In my opinion, the correspondence test of truth is the strongest and the one most often in our minds when we use the word “true.” But even this test cannot stand totally alone. A statement that corresponds with our experience of Reality must also “fit” with other statements about Reality and provide guidance for the next step of our discovery process. Thus, all three tests are implicitly present in any well-argued assertion about reality.
Bruce D. Marshall asserts that all three tests for truth are combined by historic and Biblically shaped Christian thought. His full argument is rich and complex but it can be summarized briefly as follows. Jesus is the “true icon of the Father” (Col. 1:15) because the Word become flesh is the Word of God. There is deep correspondence. This is confirmed by the witness of the New Testament. This illustrates the correspondence test for truth.
At the same time, the Triune God knows all truth, which includes all true conditions for truth for all sentences and beliefs, so that God’s knowledge of all the cosmos fits together in a whole that coheres with all activity in the cosmos. Thus, all things “cohere” or “hold together” together in Christ (Col. 1:16) – “by him,” “through him,” “for him,” and “in him,” all things hold together. Thus, the Biblical understanding of truth utilizes the coherence test for truth.
Our life together as a part of the Body of Christ, the Church, is made possible only by God’s grace in and through the life-giving work of the Holy Spirit who guides us “into all the truth” (John16:14). The Holy Spirit provides the access to the experience by which we come to the conviction that the central confession of the Church is true and that a life lived in conformity to those true convictions, which are consistent with the witness of the Biblical revelation and the life faithful witnesses, is a life lived by the power of the Holy Spirit and a life lived under the Lordship of Christ. This is the pragmatic experience of the church throughout all time.
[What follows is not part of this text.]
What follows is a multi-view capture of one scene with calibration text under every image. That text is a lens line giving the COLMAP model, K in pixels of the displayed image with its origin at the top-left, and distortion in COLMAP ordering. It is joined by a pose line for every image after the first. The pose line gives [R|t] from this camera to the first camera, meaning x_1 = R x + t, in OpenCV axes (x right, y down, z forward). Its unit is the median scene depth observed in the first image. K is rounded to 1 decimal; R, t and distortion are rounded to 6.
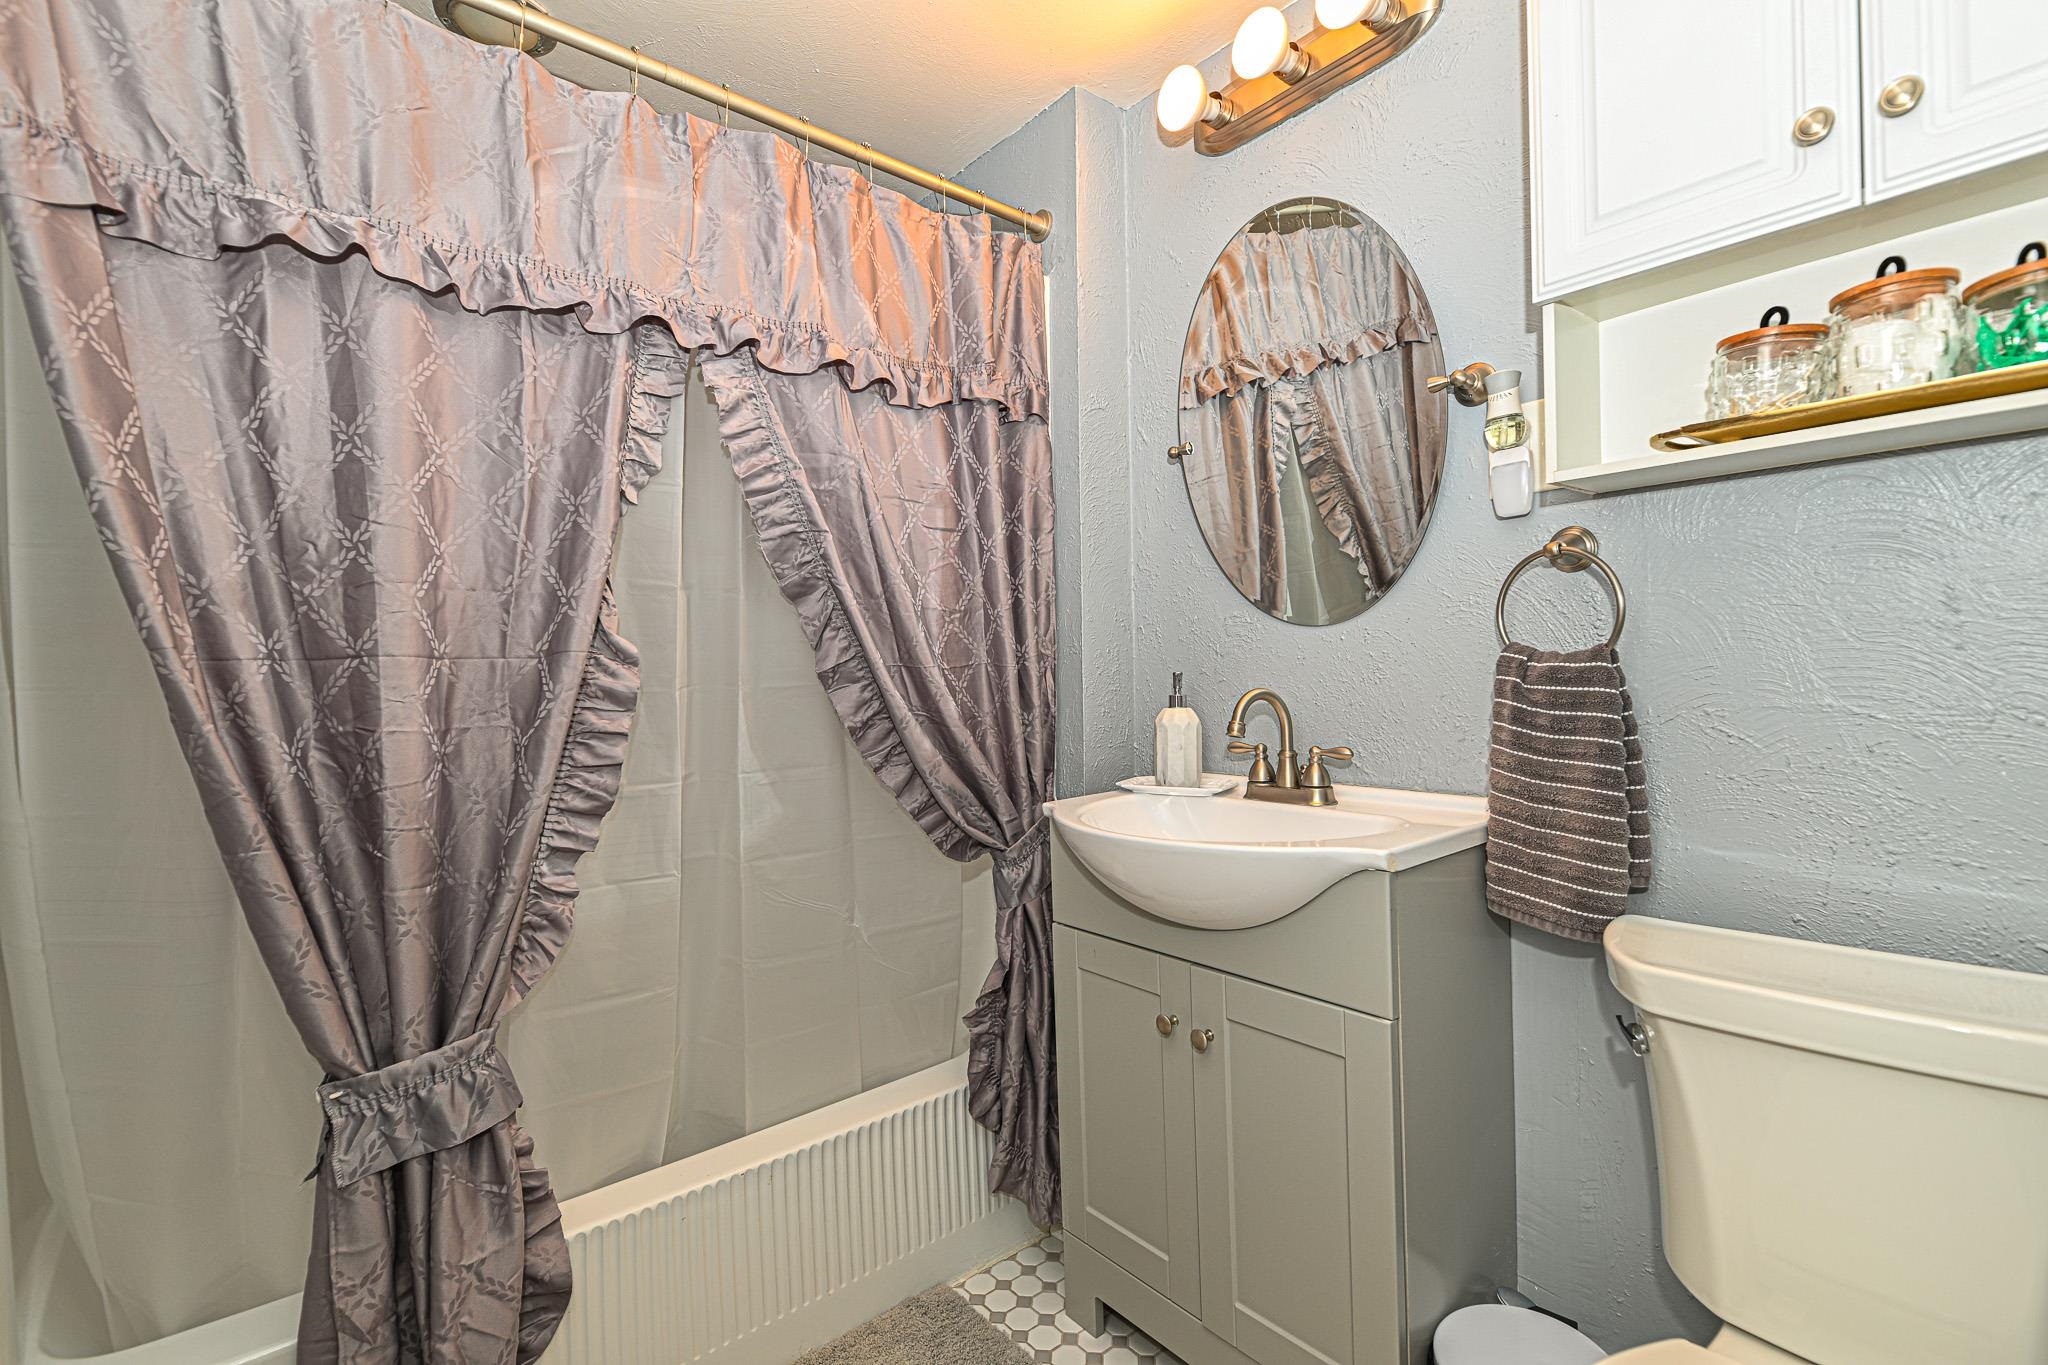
lens RADIAL K [[936.3, 0, 1030.3], [0, 936.3, 681.6], [0, 0, 1]] dist [0.000454, -0.000539]
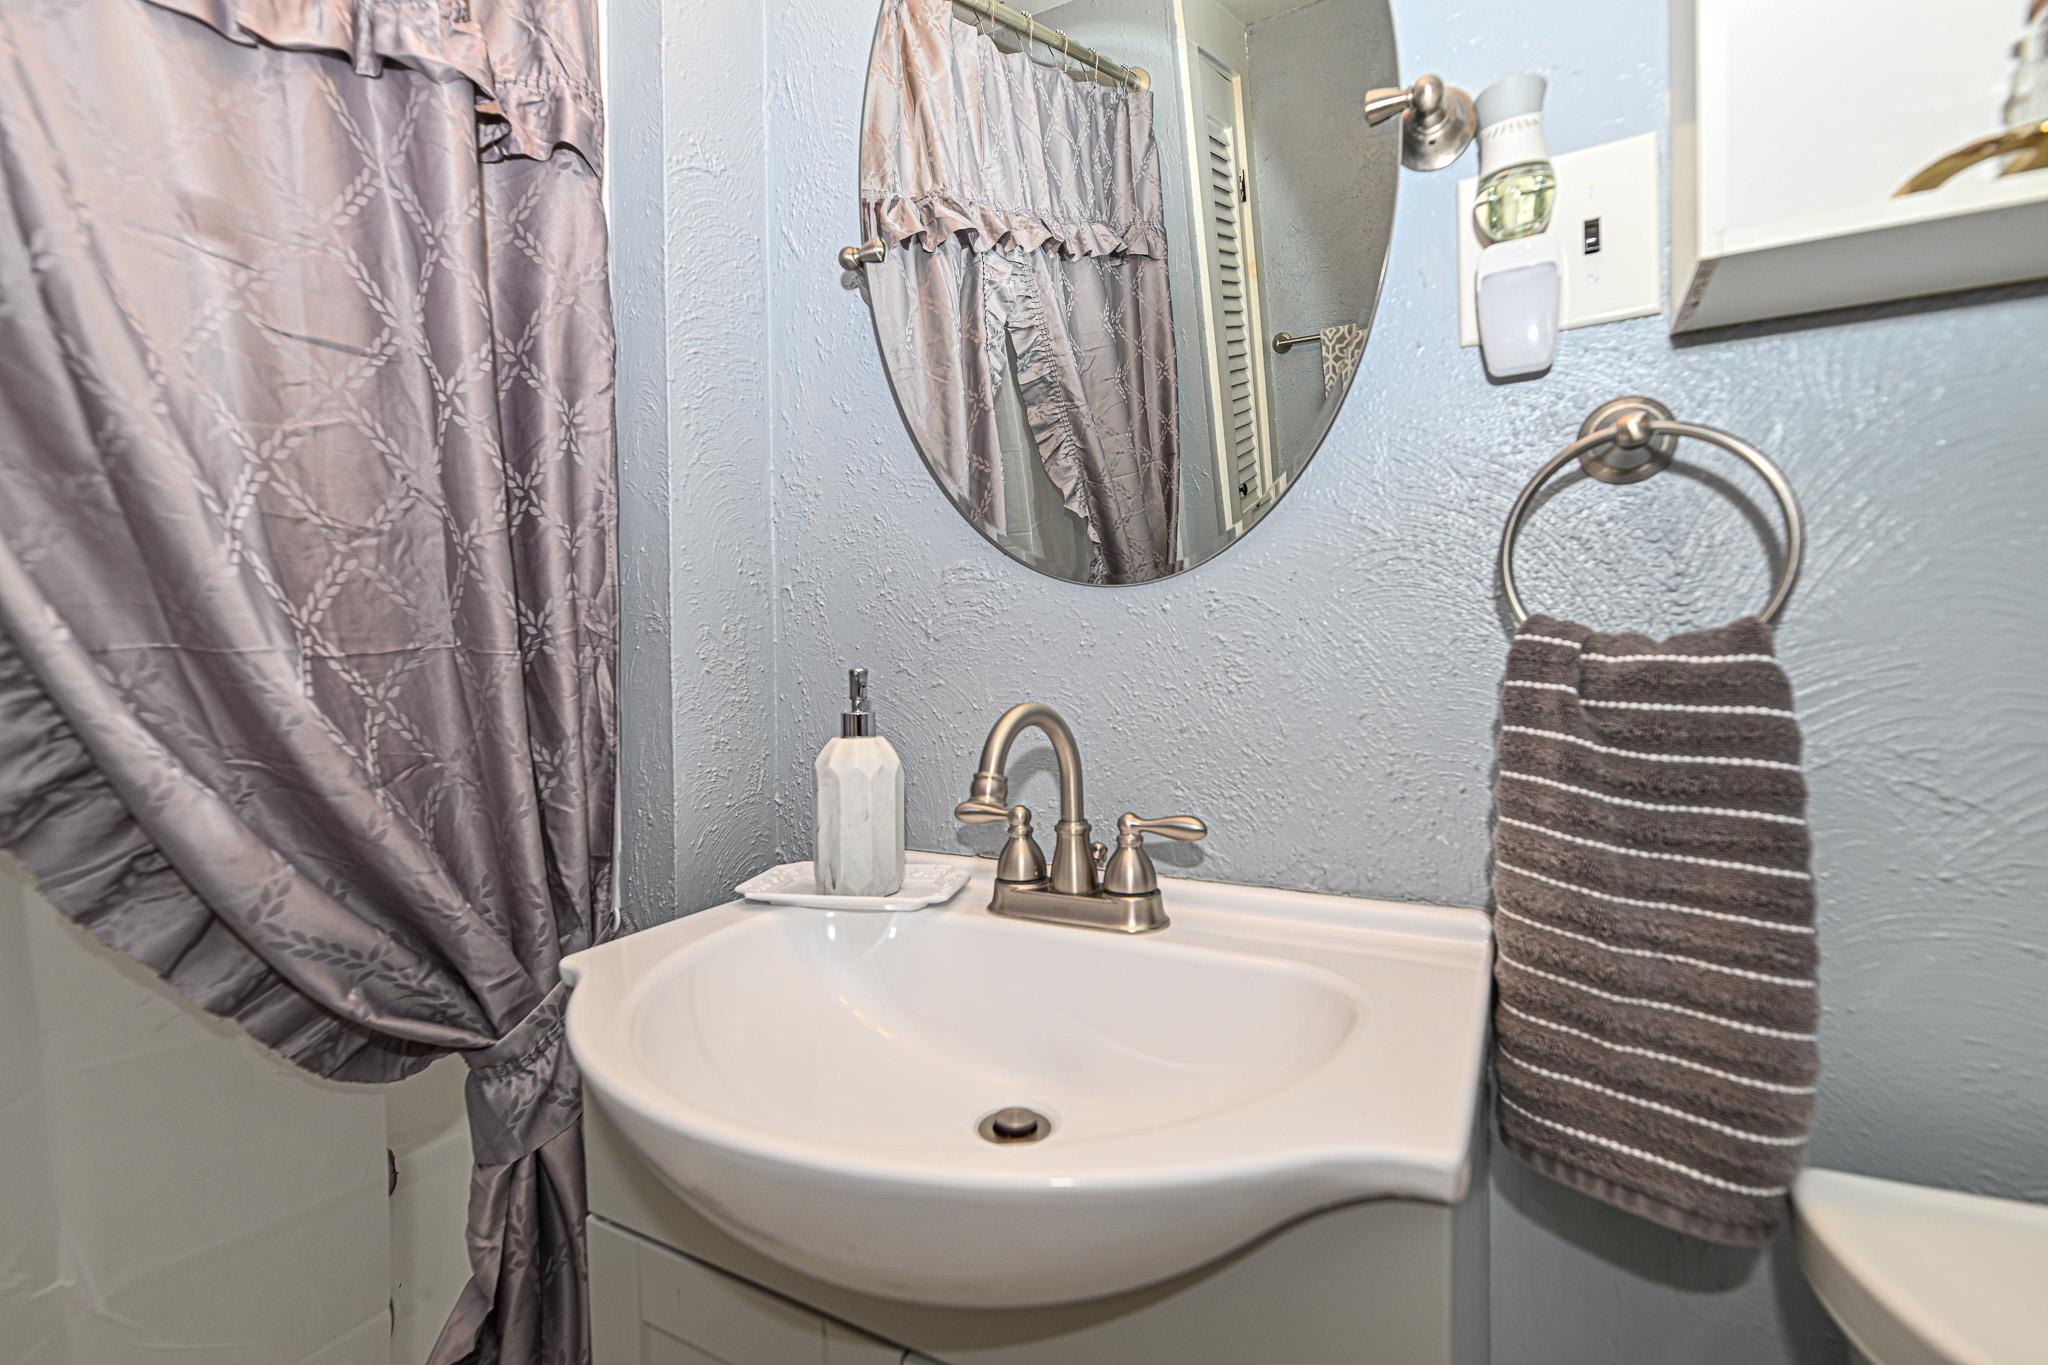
lens RADIAL K [[936.3, 0, 1030.3], [0, 936.3, 681.6], [0, 0, 1]] dist [0.000454, -0.000539]
pose [[0.932918, 0.001922, 0.360085, 0.056412], [-0.002486, 0.999996, 0.001103, -0.004237], [-0.360081, -0.001924, 0.932919, 0.460684]]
All three tests for truth are necessary. All three tests for truth lie at the center of each of our disciplines. All three tests for truth must be explored and utilized by us to fully engage our disciplines for the Glory of God. Such an engagement will prove valuable only to the extent that our exploration of our discipline from within the contours of the Biblical worldview will lead us to a deeper sense of wonder in the presence of the Triune God through whom we experience and know “grace upon grace.”